I think summary of all of this can come from a talk I went to with Eone Watch’s founder, Hyungsoo Kim. In his attempt to make a watch for the blind, he quickly realized that his perceptions of building and selling the product were completely wrong. He had made a series of assumptions about the blind, including that they could read braille and wouldn’t care as much about the appearance of the watch. In testing, soon realized how painfully wrong he was, with around 10% of his test users knowing braille and appearance being one of the most asked questions. Bringing the product back to the drawing board, the watch was re-designed to be appealing and usable to blind and sighted alike, an intuition that only came from having blind people work closely with the product team.

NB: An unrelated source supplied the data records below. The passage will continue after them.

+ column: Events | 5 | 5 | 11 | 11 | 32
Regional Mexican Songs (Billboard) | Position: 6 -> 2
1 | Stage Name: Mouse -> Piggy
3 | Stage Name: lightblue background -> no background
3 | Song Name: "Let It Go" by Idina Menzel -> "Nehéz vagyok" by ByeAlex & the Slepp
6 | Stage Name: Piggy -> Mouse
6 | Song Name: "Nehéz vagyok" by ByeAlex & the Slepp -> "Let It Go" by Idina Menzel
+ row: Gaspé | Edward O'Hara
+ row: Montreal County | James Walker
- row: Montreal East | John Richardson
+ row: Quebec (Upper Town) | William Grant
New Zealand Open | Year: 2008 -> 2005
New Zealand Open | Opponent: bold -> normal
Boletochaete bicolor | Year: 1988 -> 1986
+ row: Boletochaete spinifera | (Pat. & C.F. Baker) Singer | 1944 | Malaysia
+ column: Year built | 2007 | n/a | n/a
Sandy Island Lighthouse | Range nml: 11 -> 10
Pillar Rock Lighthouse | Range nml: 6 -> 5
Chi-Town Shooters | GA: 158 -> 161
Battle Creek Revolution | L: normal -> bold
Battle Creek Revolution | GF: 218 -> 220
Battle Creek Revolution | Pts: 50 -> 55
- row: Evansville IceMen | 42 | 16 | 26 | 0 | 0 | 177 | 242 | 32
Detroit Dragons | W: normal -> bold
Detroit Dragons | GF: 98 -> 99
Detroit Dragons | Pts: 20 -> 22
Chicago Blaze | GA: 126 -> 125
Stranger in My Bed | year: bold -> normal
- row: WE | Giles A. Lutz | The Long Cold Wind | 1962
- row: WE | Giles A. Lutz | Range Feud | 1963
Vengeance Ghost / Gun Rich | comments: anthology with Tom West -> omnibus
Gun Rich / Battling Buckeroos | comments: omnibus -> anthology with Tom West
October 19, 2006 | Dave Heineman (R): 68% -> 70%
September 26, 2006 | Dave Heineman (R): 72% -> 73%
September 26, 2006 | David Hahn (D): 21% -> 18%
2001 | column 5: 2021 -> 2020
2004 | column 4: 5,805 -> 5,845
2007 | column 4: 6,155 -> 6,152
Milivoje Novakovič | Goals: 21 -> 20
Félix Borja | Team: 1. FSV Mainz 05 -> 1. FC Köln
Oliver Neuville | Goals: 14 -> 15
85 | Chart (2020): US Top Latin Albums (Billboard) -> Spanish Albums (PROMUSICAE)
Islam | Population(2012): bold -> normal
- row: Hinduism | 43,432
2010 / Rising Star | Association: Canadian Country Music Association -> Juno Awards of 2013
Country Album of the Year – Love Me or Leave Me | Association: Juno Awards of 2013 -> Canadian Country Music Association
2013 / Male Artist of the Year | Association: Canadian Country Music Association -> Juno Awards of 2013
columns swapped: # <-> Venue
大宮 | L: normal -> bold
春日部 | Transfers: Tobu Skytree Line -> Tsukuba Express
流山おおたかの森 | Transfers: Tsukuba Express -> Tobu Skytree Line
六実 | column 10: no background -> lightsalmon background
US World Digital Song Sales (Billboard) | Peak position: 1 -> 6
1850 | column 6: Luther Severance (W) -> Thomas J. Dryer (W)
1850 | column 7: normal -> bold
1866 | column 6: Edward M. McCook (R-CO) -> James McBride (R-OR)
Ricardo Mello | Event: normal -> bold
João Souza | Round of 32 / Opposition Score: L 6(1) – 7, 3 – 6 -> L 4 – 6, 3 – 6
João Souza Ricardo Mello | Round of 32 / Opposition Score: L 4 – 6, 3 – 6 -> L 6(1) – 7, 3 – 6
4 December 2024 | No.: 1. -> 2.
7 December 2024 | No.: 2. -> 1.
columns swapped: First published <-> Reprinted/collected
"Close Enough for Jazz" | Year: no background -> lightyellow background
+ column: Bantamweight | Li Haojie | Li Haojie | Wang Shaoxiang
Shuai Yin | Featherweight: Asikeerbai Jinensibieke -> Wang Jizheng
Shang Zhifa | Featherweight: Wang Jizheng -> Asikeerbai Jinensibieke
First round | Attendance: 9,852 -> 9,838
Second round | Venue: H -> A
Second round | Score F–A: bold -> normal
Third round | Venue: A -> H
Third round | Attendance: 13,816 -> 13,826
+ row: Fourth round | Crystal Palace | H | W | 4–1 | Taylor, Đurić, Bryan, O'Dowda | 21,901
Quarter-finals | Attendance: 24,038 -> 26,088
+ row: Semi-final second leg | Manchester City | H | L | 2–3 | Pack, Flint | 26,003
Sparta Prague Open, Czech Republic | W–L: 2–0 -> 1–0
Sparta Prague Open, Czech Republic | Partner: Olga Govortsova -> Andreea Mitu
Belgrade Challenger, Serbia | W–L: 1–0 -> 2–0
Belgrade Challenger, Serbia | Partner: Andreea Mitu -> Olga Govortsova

While companies talk to a variety of customers, usually not as specific of a market segment as the one targeted by Hyungsoo, it is easy to make a number of simplifications and projections based off what we as businesses feel like we should be focusing on and what people will want. Multi-channel, as Professor Wind examined and built on, is necessarily reactive. It precludes companies from seeing the underlying motivations behind customers and precludes them from building their best products. If we follow stories, rather than words and points, it’ll be much easier to predict the next chapter. So let’s stop thinking of marketing and customer service as pages, but rather books about people.